**Activity**. Can you output every line of text from all the records below as a Markdown table with the columns "No." and "Line", numbering the rows and skipping blank lines? Leave the pictures out.

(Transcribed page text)
'''

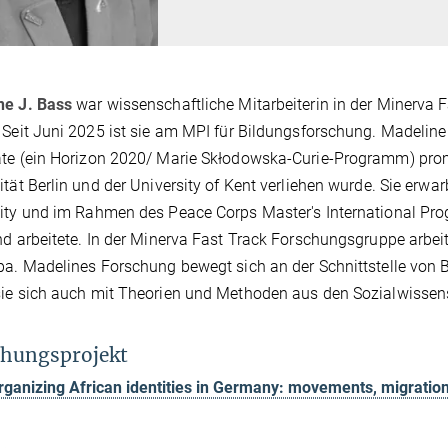
ne J. Bass
war wissenschaftliche Mitarbeiterin in der Minerva
 Seit Juni 2025 ist sie am MPI für Bildungsforschung. Madel
te (ein Horizon 2020/ Marie Skłodowska-Curie-Programm) promov
ität Berlin und der University of Kent verliehen wurde. Sie erwar
ity und im Rahmen des Peace Corps Master's International Pro
nd arbeitete. In der Minerva Fast Track Forschungsgruppe arbeit
pa. Madelines Forschung bewegt sich an der Schnittstelle von B
ie sich auch mit Theorien und Methoden aus den Sozialwissen
hungsprojekt
rganizing African identities in Germany: movements, migrations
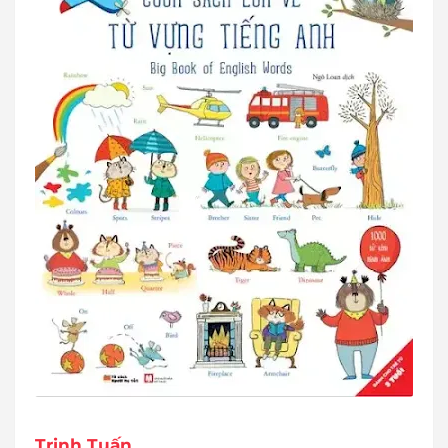
Trịnh Tuấn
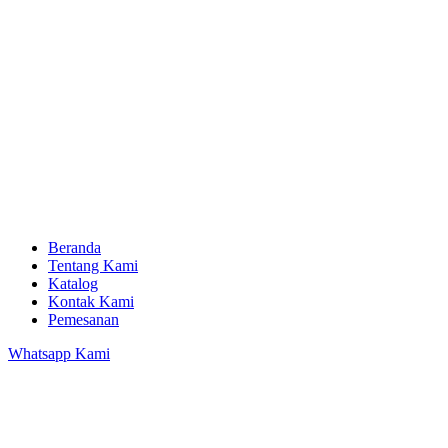
Beranda
Tentang Kami
Katalog
Kontak Kami
Pemesanan
Whatsapp Kami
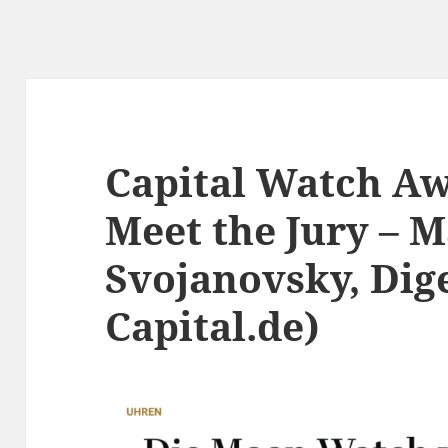
Capital Watch Aw
Meet the Jury – 
Svojanovsky, Dige
Capital.de)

'''

**Answer for the task**.
| No. | Line |
|---|---|
| 1 | ne J. Bass |
| 2 | war wissenschaftliche Mitarbeiterin in der Minerva |
| 3 |  Seit Juni 2025 ist sie am MPI für Bildungsforschung. Madel |
| 4 | te (ein Horizon 2020/ Marie Skłodowska-Curie-Programm) promov |
| 5 | ität Berlin und der University of Kent verliehen wurde. Sie erwar |
| 6 | ity und im Rahmen des Peace Corps Master's International Pro |
| 7 | nd arbeitete. In der Minerva Fast Track Forschungsgruppe arbeit |
| 8 | pa. Madelines Forschung bewegt sich an der Schnittstelle von B |
| 9 | ie sich auch mit Theorien und Methoden aus den Sozialwissen |
| 10 | hungsprojekt |
| 11 | rganizing African identities in Germany: movements, migrations |
| 12 | Trịnh Tuấn |
| 13 | Beranda |
| 14 | Tentang Kami |
| 15 | Katalog |
| 16 | Kontak Kami |
| 17 | Pemesanan |
| 18 | Whatsapp Kami |
| 19 | Capital Watch Aw |
| 20 | Meet the Jury –  |
| 21 | Svojanovsky, Dige |
| 22 | Capital.de) |